Ну да черт с ним. Раз отдал приказ – значит, отдал. И он опять стал убеждать себя, что процентов двадцать роты как-никак сталинградцы, что там Сергеев и Жмачук, что вообще не держать же роту в конце концов все время в резерве, раньше или позже придется и ей вступить в бой. Но веселое и приподнятое настроение пропало. Когда начальник штаба пришел доложить, что связной в штаб полка послан, Вергасов долго его отчитывал, придравшись к тому, что послали не Агеева, а Силина, хотя никакой разницы между Агеевым и Силиным не было – оба были исполнительными, хорошими связными.
– 6 –
Всю дорогу от села Червонотроицкое, где находился на формировке батальон, до Донца, сначала в вагонах, а позже на марше, Ильин думал об одном. Все его мысли сводились к одному слову – началось! И с каждым днем, каждым часом, каждой минутой это начало неизбежно приближалось. И вот подошло вплотную.

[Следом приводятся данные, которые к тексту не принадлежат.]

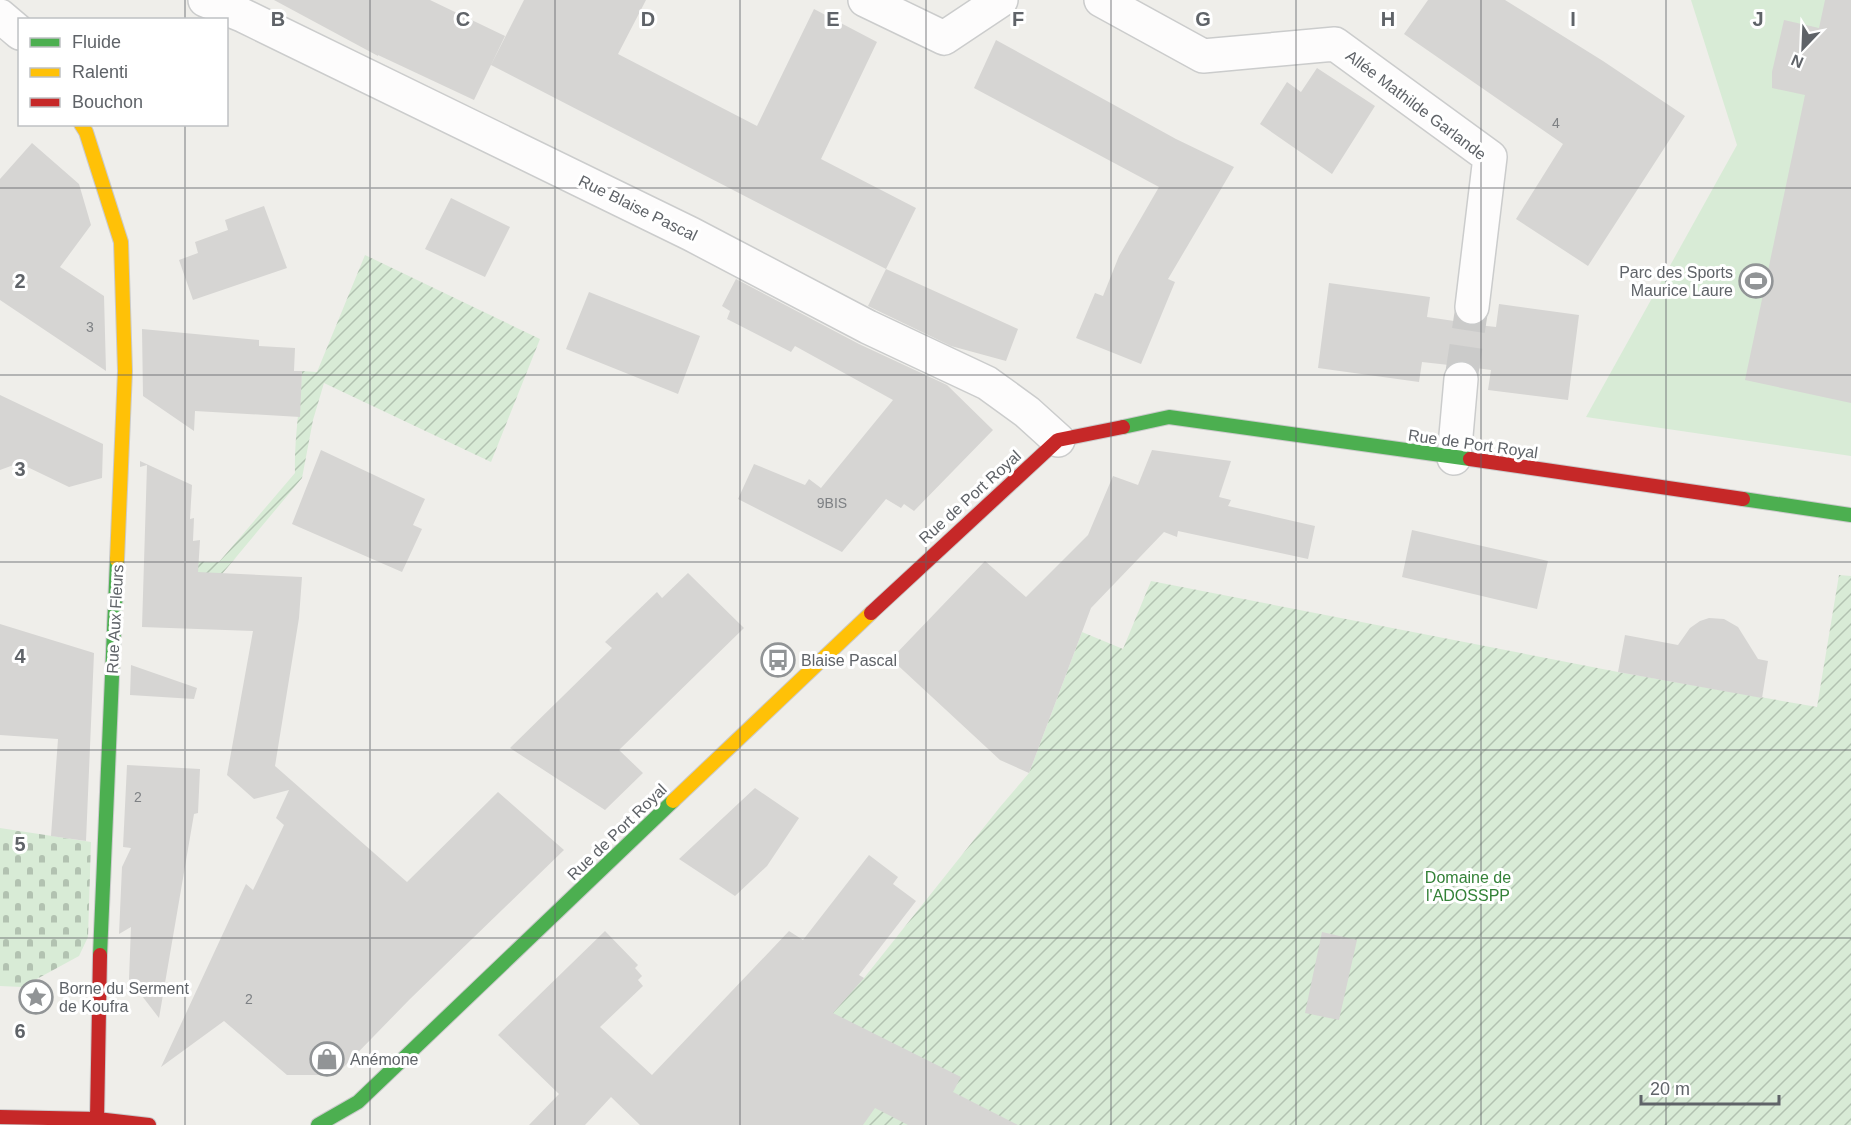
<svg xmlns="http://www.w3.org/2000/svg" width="1851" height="1125" viewBox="0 0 1851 1125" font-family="Helvetica,sans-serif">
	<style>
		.cemetery { fill: url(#cemetery-stones) }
		.garden { fill: url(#garden-furrows) }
		.pitch { fill: #d8ebd6 }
		.building { fill: #d6d5d3 }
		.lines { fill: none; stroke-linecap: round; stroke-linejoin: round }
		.street-tunnel { stroke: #cbcbca; stroke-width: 33; stroke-dasharray: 33 16; stroke-linecap: butt }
		.street-casing { stroke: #cbcccc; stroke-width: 36 }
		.fast-casing { stroke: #cacacb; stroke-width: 16 }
		.slow-casing { stroke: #cacacb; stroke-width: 16 }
		.jam-casing { stroke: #cacacb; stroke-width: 16 }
		.street { stroke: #fdfcfc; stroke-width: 33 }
		.fast { stroke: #4caf50; stroke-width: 14 }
		.slow { stroke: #ffc107; stroke-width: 14 }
		.jam { stroke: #c62828; stroke-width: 14 }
		.grid { fill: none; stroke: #5f6368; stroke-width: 1.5; stroke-opacity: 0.55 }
		.labels { text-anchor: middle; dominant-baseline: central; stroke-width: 6; stroke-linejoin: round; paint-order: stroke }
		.number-label { font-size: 14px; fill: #7e8184 }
		.street-label { font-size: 16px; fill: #5f6368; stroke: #fff }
		.poi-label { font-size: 16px; fill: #5f6368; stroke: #fff; text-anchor: start }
		.park-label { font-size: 16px; fill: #348238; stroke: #fff }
		.grid-label { font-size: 20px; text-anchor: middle; font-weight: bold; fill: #5f6368; stroke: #fff; stroke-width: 6; stroke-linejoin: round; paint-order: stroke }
	</style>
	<defs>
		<pattern id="cemetery-stones" width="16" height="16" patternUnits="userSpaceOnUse" patternTransform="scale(1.5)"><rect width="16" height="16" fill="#d8ebd6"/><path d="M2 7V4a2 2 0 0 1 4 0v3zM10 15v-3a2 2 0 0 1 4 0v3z" fill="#b2c2b1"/></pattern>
		<pattern id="garden-furrows" width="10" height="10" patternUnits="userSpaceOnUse" patternTransform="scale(1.5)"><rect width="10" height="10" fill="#d8ebd6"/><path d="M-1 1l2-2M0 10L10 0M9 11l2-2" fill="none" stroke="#b2c2b1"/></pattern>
	</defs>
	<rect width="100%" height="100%" fill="#efeeea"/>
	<path class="cemetery" d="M 0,828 L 91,842 L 88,937 L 79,956 L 22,987 L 0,986 Z"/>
	<path class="garden" d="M 365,255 L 540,339 L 491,462 L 324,383 L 313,420 L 302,478 L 222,574 L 175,572 L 176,561 L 219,562 L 295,473 C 294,439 300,405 302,371 L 317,372 Z
		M 1839,575 L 1851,576 L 1851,1125 L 727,1125 L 864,978 L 1000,807 L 1029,773 L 1082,632 L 1123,649 L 1151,581 L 1618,672 L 1817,707 Z"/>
	<path class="pitch" d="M 1691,0 L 1851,0 L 1851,456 L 1586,417 L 1737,145 Z"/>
	<path class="building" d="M 274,0 L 430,0 L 505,36 L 474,100 L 378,55 L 378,56 Z
		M 524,0 L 646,0 L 618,54 L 757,126 L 814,9 L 877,42 L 821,159 L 916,208 L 886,269 L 491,65 Z
		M 1428,0 L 1505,0 L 1603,61 L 1685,116 L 1588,266 L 1516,219 L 1563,144 L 1404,34 Z
		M 1825,0 L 1851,0 L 1851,403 L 1745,380 L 1805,95 L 1772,88 L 1772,72 L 1784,20 L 1819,28 Z
		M 996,40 L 1176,139 L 1234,167 L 1168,279 L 1175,282 L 1141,364 L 1076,338 L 1095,293 L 1103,296 L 1119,256 L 1159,187 L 974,88 Z
		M 1317,68 L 1375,106 L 1332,174 L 1260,124 L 1287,82 L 1301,92 Z
		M 32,143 L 79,184 L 91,225 L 60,267 L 104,296 L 106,371 L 0,300 L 0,179 Z
		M 451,198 L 510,227 L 485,277 L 425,249 Z
		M 264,206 L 287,268 L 193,300 L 179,260 L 198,253 L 195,242 L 228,230 L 225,220 Z
		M 886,269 L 1018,329 L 1006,361 L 951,346 L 868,306 Z
		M 736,279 L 859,344 L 947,385 L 993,430 L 914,511 L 904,504 L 901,508 L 886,499 L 842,552 L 738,499 L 754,464 L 805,485 L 809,479 L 821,488 L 893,400 L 795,346 L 791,352 L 727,319 L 730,311 L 722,306 Z
		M 1329,283 L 1430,297 L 1427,317 L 1461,322 L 1469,325 L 1478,325 L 1496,327 L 1499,304 L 1579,315 L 1568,400 L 1488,390 L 1491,370 L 1476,368 L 1471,363 L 1463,360 L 1454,362 L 1449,365 L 1422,362 L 1419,382 L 1318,368 Z
		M 589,292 L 700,336 L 678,394 L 566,349 Z
		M 142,329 L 259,340 L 259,346 L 295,348 L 294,371 L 302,371 L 300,417 L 195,411 L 194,431 L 143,396 Z
		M 0,395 L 103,444 L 102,478 L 69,487 L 19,463 L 0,470 Z
		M 321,450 L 425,499 L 413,525 L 422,529 L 402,572 L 292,524 Z
		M 1152,450 L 1231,461 L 1219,497 L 1231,500 L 1228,506 L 1315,526 L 1308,559 L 1178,531 L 1177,537 L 1164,532 L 1091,608 L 1029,773 L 1000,760 L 891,659 L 985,561 L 1026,597 L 1088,535 L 1113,476 L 1138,485 Z
		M 140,461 L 192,485 L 190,519 L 194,518 L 193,541 L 200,540 L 198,572 L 302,577 L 299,618 L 275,766 L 407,882 L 498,792 L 564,850 L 410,999 L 336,1075 L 287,1075 L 224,1021 L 161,1067 L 246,884 L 253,890 L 284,825 L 276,818 L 289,790 L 254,799 L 227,775 L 253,631 L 142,627 L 147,465 L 140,467 Z
		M 1412,530 L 1548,561 L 1537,609 L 1402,577 Z
		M 688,573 L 744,628 L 619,750 L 643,773 L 605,810 L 510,748 L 612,648 L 605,642 L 657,592 L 662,598 Z
		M 1709,618 L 1724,619 L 1738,627 L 1758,659 L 1768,661 L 1762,698 L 1618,672 L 1625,635 L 1678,645 L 1690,628 L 1700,621 Z
		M 0,624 L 94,653 L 86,841 L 51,836 L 58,739 L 0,735 Z
		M 131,665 L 197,688 L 194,699 L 130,695 Z
		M 127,765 L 200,769 L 198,813 L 194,814 L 159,1018 L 129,979 L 131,927 L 119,934 L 122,867 L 131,848 L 123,847 Z
		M 755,788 L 799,818 L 767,866 L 735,896 L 679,859 Z
		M 869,855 L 898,877 L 893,884 L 916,901 L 859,975 L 864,978 L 833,1013 L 961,1077 L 953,1092 L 1018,1125 L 908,1125 L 875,1108 L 863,1125 L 640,1125 L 611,1097 L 585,1125 L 529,1125 L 559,1094 L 498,1035 L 605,931 L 638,965 L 635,968 L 642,976 L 638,980 L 643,986 L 600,1027 L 652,1075 L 789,931 L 803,940 Z
		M 1322,932 L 1357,940 L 1339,1020 L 1305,1013 Z"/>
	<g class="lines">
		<path class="street-tunnel" d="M 1461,379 L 1472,307"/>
		<defs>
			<path id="street" d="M 205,0 L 242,15 L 691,234 L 868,327 L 987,383 L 1027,412 L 1058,440
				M 865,0 L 944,38 L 1001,0
				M 1101,0 L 1203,56 L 1335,44 L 1490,157 L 1472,307
				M 0,16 L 20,33
				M 1454,458 L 1461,379"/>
			<path id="fast" d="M 1123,427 L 1169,417 L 1470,459
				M 1743,499 L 1851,515
				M 100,955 L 117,560
				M 318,1125 L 358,1102 L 673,801"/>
			<path id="slow" d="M 81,124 L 86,132 L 121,242 L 125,371 L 117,560
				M 673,801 L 871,613"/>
			<path id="jam" d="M 1470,459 L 1743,499
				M 871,613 L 1058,440 L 1123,427
				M 0,1117 L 97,1119 L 149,1125
				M 97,1119 L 100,955"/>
		</defs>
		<use href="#street" class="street-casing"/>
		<use href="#fast" class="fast-casing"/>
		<use href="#slow" class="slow-casing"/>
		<use href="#jam" class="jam-casing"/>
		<use href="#street" class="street"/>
		<use href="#fast" class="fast"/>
		<use href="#slow" class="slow"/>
		<use href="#jam" class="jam"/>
	</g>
	<path class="grid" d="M 185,0 L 185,20M 370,0 L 370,1125M 555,0 L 555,1125M 740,0 L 740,1125M 926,0 L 926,1125M 1111,0 L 1111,1125M 1296,0 L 1296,1125M 1481,0 L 1481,1125M 1666,0 L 1666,1125M 185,124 L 185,1125M 0,188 L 1851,188M 0,375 L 1851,375M 0,562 L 1851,562M 0,750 L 1851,750M 0,938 L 1851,938"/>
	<defs>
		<symbol id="stadium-ring" viewBox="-11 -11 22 22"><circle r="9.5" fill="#fff" stroke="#919496" stroke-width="1.5"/><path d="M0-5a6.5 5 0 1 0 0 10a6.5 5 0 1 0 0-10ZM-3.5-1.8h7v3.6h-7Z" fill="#919496"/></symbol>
		<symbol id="bus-ring" viewBox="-11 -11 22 22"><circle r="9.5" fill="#fff" stroke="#919496" stroke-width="1.5"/><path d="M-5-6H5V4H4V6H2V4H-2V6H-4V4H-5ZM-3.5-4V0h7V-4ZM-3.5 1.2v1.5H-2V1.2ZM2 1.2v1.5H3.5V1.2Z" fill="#919496"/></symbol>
		<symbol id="sight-ring" viewBox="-11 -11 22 22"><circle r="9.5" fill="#fff" stroke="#919496" stroke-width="1.5"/><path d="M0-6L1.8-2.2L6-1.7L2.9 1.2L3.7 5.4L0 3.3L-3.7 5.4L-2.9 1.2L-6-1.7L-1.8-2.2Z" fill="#919496"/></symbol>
		<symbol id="shop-ring" viewBox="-11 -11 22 22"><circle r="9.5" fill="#fff" stroke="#919496" stroke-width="1.5"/><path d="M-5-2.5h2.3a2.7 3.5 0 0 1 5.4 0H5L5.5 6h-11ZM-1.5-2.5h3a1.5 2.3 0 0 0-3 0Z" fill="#919496"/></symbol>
	</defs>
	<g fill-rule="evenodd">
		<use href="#stadium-ring" x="1737" y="262" width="38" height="38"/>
		<use href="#bus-ring" x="759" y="641" width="38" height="38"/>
		<use href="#sight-ring" x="17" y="978" width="38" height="38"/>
		<use href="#shop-ring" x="308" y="1040" width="38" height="38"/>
	</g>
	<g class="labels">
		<g class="number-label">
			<text x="1556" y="123">4</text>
			<text x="90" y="327">3</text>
			<text x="832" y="503">9BIS</text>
			<text x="138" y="797">2</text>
			<text x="249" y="999">2</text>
		</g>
		<g class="street-label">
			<text transform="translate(1416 105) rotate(37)">Allée Mathilde Garlande</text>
			<text transform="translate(638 208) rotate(26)">Rue Blaise Pascal</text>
			<text transform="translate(1473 444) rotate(8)">Rue de Port Royal</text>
			<text transform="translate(970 497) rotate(-42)">Rue de Port Royal</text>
			<text transform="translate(115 619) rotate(-87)">Rue Aux Fleurs</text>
			<text transform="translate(617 832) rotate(-44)">Rue de Port Royal</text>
		</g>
		<g class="poi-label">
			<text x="1733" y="272" text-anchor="end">Parc des Sports<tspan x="1733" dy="18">Maurice Laure</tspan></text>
			<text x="801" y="660">Blaise Pascal</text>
			<text x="59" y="988">Borne du Serment<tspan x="59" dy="18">de Koufra</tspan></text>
			<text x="350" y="1059">Anémone</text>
		</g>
		<g class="park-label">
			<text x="1468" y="877">Domaine de<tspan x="1468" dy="18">l'ADOSSPP</tspan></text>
		</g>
	</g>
	<g class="grid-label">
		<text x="278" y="26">B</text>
		<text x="463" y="26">C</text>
		<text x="648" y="26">D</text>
		<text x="833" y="26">E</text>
		<text x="1018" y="26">F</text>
		<text x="1203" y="26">G</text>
		<text x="1388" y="26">H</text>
		<text x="1573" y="26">I</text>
		<text x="1758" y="26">J</text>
		<text x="20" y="288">2</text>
		<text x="20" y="476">3</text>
		<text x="20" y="663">4</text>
		<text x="20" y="851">5</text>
		<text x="20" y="1038">6</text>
	</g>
	<rect x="18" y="18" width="210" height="108" fill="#ffffff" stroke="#bfc1c3" stroke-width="1.5"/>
	<rect x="30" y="38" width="30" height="9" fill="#4caf50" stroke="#bfc1c3" stroke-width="1.5"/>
	<text x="72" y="48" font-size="18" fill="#5f6368">Fluide</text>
	<rect x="30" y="68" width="30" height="9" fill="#ffc107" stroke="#bfc1c3" stroke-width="1.5"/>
	<text x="72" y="78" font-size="18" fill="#5f6368">Ralenti</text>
	<rect x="30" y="98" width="30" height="9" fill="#c62828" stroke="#bfc1c3" stroke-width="1.5"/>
	<text x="72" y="108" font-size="18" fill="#5f6368">Bouchon</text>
	<g transform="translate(1803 48) rotate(203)" stroke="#ffffff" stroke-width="4.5" paint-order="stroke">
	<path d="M0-4.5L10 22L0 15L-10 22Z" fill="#5f6368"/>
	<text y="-9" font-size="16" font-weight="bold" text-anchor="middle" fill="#5f6368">N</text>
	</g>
	<path d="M1641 1095v9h138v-9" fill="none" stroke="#5f6368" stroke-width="3"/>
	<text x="1650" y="1095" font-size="18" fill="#5f6368" stroke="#ffffff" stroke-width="4.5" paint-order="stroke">20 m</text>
</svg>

Ильин знал, что молодым, веселым ребятам и обожженным фронтовикам, как Вергасов и Коновалов, он – молчаливый, застенчивый, не привыкший к военным условиям комнатный человек, мог быть просто неприятен. Но оттого, что он понимал это, ему не было легче. Не было потому, что и Вергасов и Коновалов ему нравились, нравились своей веселостью, способностью всегда и везде чувствовать себя свободно и ловко, не унывать при любых обстоятельствах, ясно и просто относиться друг к другу. Солдаты их любили, уважали и немного побаивались. Начальство тоже любило, и они знали, как себя с ним держать, – не слишком развязно и не слишком вытягиваясь, спокойно, с достоинством офицеров, знающих себе цену. Между собой же, когда оставались одни, дурачились, как мальчишки, – возились, хохотали, ссорились из-за всякой ерунды и тут же мирились. Одним словом, хорошие и простые ребята. Он сам хотел быть таким, но знал, что никогда таким не будет.
В полку – Ильин сразу это понял – он никому не пришелся по душе. Он не умел, да и не хотел, скрывать свою робость, и это определило отношение к нему окружающих. Офицеры полка – в основном молодежь, со всеми присущими ей слабостями – после двух-трех попыток к сближению, из которых ничего не вышло, потеряли к нему интерес. Кто-то в шутку прозвал его «Судаком», и это прозвище настолько прочно к нему прилипло, что за глаза его иначе и не называли. На совещаниях он сидел в стороне, молча, и к нему никто не подходил. С солдатами он не мог найти общего языка – так ему, во всяком случае, казалось. Приказывать и требовать он не умел, никак не мог отделаться от «пожалуйста» и «попрошу вас», а в отношениях со старшиной – хитрым и оборотистым малым – просто становился в тупик.
И только с одним Сергеевым, командиром первого взвода, он чувствовал себя более или менее свободно. Это был молоденький – лет на шесть моложе самого Ильина – парнишка, с девичьим розовым личиком, без малейших признаков усов и бороды, что доставляло ему немало огорчений, но неглупый, смелый, дважды раненный и имевший уже орден за Сталинград. В полку с ним считались, и, если бы не отсутствие офицерского звания – он был сержантом, – его бы назначили командиром роты, о чем он давно мечтал. Однако, несмотря на то что место это досталось не ему, а неопытному и необстрелянному Ильину, он, увидев его неприспособленность, взял его под свою защиту, хотя был и подчиненным и младшим по возрасту. И, нужно сказать, сделал он это очень деликатно.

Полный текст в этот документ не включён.